[Activity]
Set down the text read from each of the records below, word for word and line for line, and leave the pictures out of your answer.

[Dataset entries]
━━━
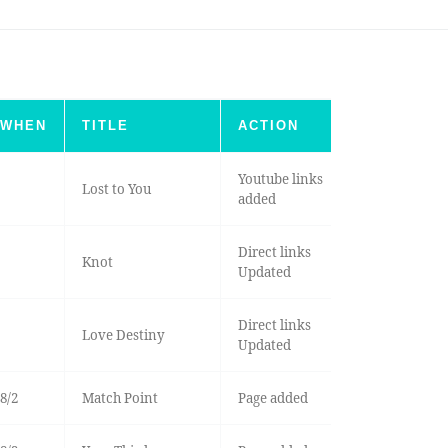
WHEN
TITLE
ACTION
Youtube links
Lost to You
added
Direct links
Knot
Updated
Direct links
Love Destiny
Updated
8/2
Match Point
Page added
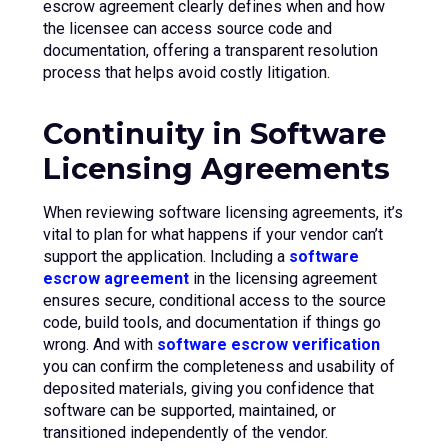
escrow agreement clearly defines when and how
the licensee can access source code and
documentation, offering a transparent resolution
process that helps avoid costly litigation.
Continuity in Software
Licensing Agreements
When reviewing software licensing agreements, it’s
vital to plan for what happens if your vendor can’t
support the application. Including a
software
escrow agreement
in the licensing agreement
ensures secure, conditional access to the source
code, build tools, and documentation if things go
wrong. And with
software escrow verification
you can confirm the completeness and usability of
deposited materials, giving you confidence that
software can be supported, maintained, or
transitioned independently of the vendor.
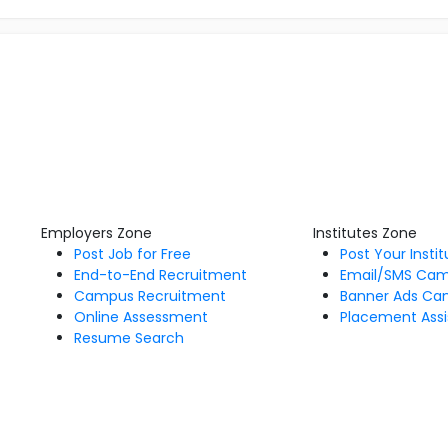
Employers Zone
Institutes Zone
Post Job for Free
Post Your Insti
End-to-End Recruitment
Email/SMS Ca
Campus Recruitment
Banner Ads Ca
Online Assessment
Placement Assi
Resume Search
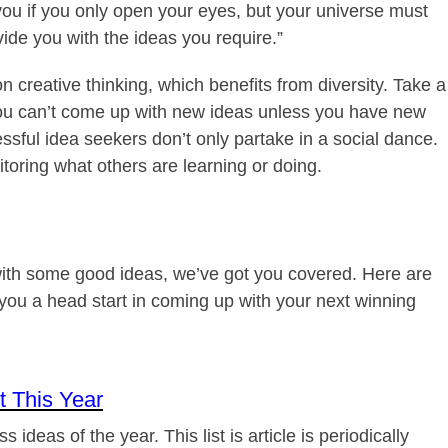
f you if you only open your eyes, but your universe must
ovide you with the ideas you require.”
creative thinking, which benefits from diversity. Take a
ou can’t come up with new ideas unless you have new
sful idea seekers don’t only partake in a social dance.
toring what others are learning or doing.
 with some good ideas, we’ve got you covered. Here are
 you a head start in coming up with your next winning
 This Year
 ideas of the year. This list is article is periodically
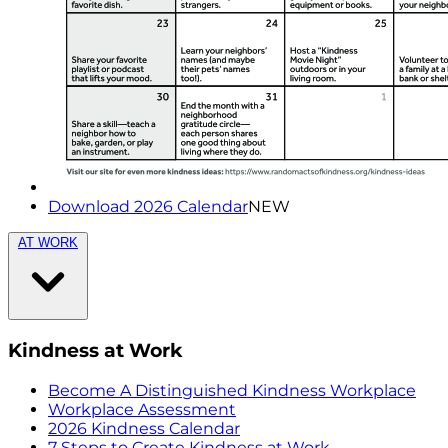
Download 2026 Calendar
NEW
AT WORK
Kindness at Work
Become A Distinguished Kindness Workplace
Workplace Assessment
2026 Kindness Calendar
7 Steps to Create Kindness at Work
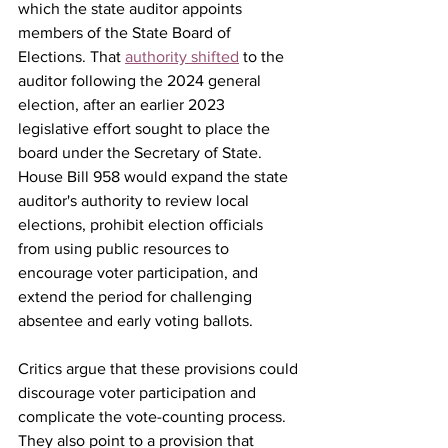
which the state auditor appoints 
members of the State Board of 
Elections. That 
authority shifted
 to the 
auditor following the 2024 general 
election, after an earlier 2023 
legislative effort sought to place the 
board under the Secretary of State.
House Bill 958 would expand the state 
auditor's authority to review local 
elections, prohibit election officials 
from using public resources to 
encourage voter participation, and 
extend the period for challenging 
absentee and early voting ballots.
Critics argue that these provisions could 
discourage voter participation and 
complicate the vote-counting process. 
They also point to a provision that 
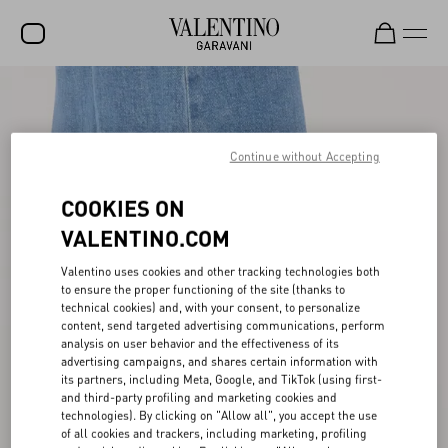
SALE
NEW ARRIVALS
Continue without Accepting
ROCKSTUD
COOKIES ON
WOMEN
VALENTINO.COM
MEN
Valentino uses cookies and other tracking technologies both
BAGS
to ensure the proper functioning of the site (thanks to
technical cookies) and, with your consent, to personalize
content, send targeted advertising communications, perform
GIFTS
analysis on user behavior and the effectiveness of its
advertising campaigns, and shares certain information with
FRAGRANCES
its partners, including Meta, Google, and TikTok (using first-
and third-party profiling and marketing cookies and
V-UNIVERSE
technologies). By clicking on "Allow all", you accept the use
of all cookies and trackers, including marketing, profiling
━━━
[Result of this exercise]
WHEN
TITLE
ACTION
Youtube links
Lost to You
added
Direct links
Knot
Updated
Direct links
Love Destiny
Updated
8/2
Match Point
Page added
escrow agreement clearly defines when and how
the licensee can access source code and
documentation, offering a transparent resolution
process that helps avoid costly litigation.
Continuity in Software
Licensing Agreements
When reviewing software licensing agreements, it’s
vital to plan for what happens if your vendor can’t
support the application. Including a
software
escrow agreement
in the licensing agreement
ensures secure, conditional access to the source
code, build tools, and documentation if things go
wrong. And with
software escrow verification
you can confirm the completeness and usability of
deposited materials, giving you confidence that
software can be supported, maintained, or
transitioned independently of the vendor.
Employers Zone
Institutes Zone
Post Job for Free
Post Your Insti
End-to-End Recruitment
Email/SMS Ca
Campus Recruitment
Banner Ads Ca
Online Assessment
Placement Assi
Resume Search
f you if you only open your eyes, but your universe must
ovide you with the ideas you require.”
creative thinking, which benefits from diversity. Take a
ou can’t come up with new ideas unless you have new
sful idea seekers don’t only partake in a social dance.
toring what others are learning or doing.
 with some good ideas, we’ve got you covered. Here are
 you a head start in coming up with your next winning
 This Year
 ideas of the year. This list is article is periodically
Download 2026 Calendar
NEW
AT WORK
Kindness at Work
Become A Distinguished Kindness Workplace
Workplace Assessment
2026 Kindness Calendar
7 Steps to Create Kindness at Work
which the state auditor appoints 
members of the State Board of 
Elections. That 
authority shifted
 to the 
auditor following the 2024 general 
election, after an earlier 2023 
legislative effort sought to place the 
board under the Secretary of State.
House Bill 958 would expand the state 
auditor's authority to review local 
elections, prohibit election officials 
from using public resources to 
encourage voter participation, and 
extend the period for challenging 
absentee and early voting ballots.
Critics argue that these provisions could 
discourage voter participation and 
complicate the vote-counting process. 
They also point to a provision that 
SALE
NEW ARRIVALS
Continue without Accepting
ROCKSTUD
COOKIES ON
WOMEN
VALENTINO.COM
MEN
Valentino uses cookies and other tracking technologies both
BAGS
to ensure the proper functioning of the site (thanks to
technical cookies) and, with your consent, to personalize
content, send targeted advertising communications, perform
GIFTS
analysis on user behavior and the effectiveness of its
advertising campaigns, and shares certain information with
FRAGRANCES
its partners, including Meta, Google, and TikTok (using first-
and third-party profiling and marketing cookies and
V-UNIVERSE
technologies). By clicking on "Allow all", you accept the use
of all cookies and trackers, including marketing, profiling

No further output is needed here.